Yeondoo Jung, Portrait of Bacillus #5. / Courtesy of Kukje Gallery

Portraits of Bacillus: Daily Life as a Microcosmic Cosmos

Jung also presents ‘Portraits of Bacillus’, a photographic series capturing the bacillus bacteria blooming during the fermentation of meju. The foamy forms appear like goblin faces—biological and metaphorical at once—revealing invisible forces, similarity in difference, and the mystery of life with humor and accessibility.


Yeondoo Jung, Milky Way. / Courtesy of Kukje Gallery

Still image from Yeondoo Jung’s The Creator’s Hand. / Courtesy of Kukje Gallery

Alongside these works are cosmic images created by scattering flour on black marble. The accidental arrangements resemble galaxies and star clusters. These pieces—cultivated over time with a yeast strain named “Samuel”—symbolize creation, mystery, and the transformative nature of fermentation as art.
 


Blues from the Korean Diaspora: Layered Temporal Geographies

Another pillar of the show is a blues piece based on interviews with descendants of Koryo-saram, ethnic Koreans living in Ansan, South Korea. Their stories were transcribed in Russian on batik fabric and voiced by singer Ha Heon-jin in a blues rhythm. Emerging from multilayered cultural contexts—Korea, Indonesia, and Russia—this piece delivers a quietly powerful message: Life continues.

The sound, gestures, and visuals—such as scattering flour or fermenting rice wine—intertwine to form a polyphonic rhythm that unifies the entire exhibition.


Entrance to the Peabody Essex Museum, ©2020 Peabody Essex Museum. Photography by Kathy Tarantola

Yeondoo Jung, Syncopation #15. / Courtesy of the Peabody Essex Museum

Across the Ocean: Syncopated Memories at the Peabody Essex Museum
 
In parallel with the Busan exhibition, Jung is also presenting a solo show at the Peabody Essex Museum in Salem, Massachusetts.

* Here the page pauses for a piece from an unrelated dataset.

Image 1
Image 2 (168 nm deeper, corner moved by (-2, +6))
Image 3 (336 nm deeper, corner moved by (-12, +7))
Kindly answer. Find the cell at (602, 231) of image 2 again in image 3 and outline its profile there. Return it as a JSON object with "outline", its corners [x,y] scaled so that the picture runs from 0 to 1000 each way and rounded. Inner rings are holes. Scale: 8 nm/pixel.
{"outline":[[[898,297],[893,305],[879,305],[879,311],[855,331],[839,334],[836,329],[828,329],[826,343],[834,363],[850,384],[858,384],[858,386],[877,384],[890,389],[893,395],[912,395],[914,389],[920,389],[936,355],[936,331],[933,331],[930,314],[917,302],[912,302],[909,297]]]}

Inspired by a letter written by Yu Kil-chun, a notable Korean reformer, on his return voyage from the U.S., Jung's new work Syncopation #15 rhythmically translates Yu’s emotional turbulence and flowing penmanship into a metaphorical interplay of dissonance and harmony across time.
 
Also featured is Evergreen Tower, Jung’s celebrated slide series previously acquired by the Joy of Giving Something Foundation and later donated to MoMA. Its inclusion reconnects the museum with Jung’s broader oeuvre.


Portrait of artist Yeondoo Jung. Photo by Ahn Chun-ho. / Courtesy of Kukje Gallery

Humor, Empathy, and Physical Practice

Born in 1969, Yeondoo Jung studied sculpture at Seoul National University and at Goldsmiths, University of London. He was named Artist of the Year by the National Museum of Modern and Contemporary Art in 2007, and his work was acquired by MoMA in 2008. His artistic practice is deeply physical and research-driven—he has grown sugarcane, learned ballroom dance, and fermented ingredients to inform his work. His pieces are playful, yet never superficial.
 
In 《The Inevitable, Inacceptable》, Jung invites viewers into a complex rhythm of life: musical, fermented, humorous, and resilient. “Life doesn’t go as planned, but somehow, it continues.” This exhibition records the rhythm of that persistence and grace.
 
The exhibition is on view through July 20, 2025, at Kukje Gallery Busan, located within F1963 in Suyeong-gu, Busan.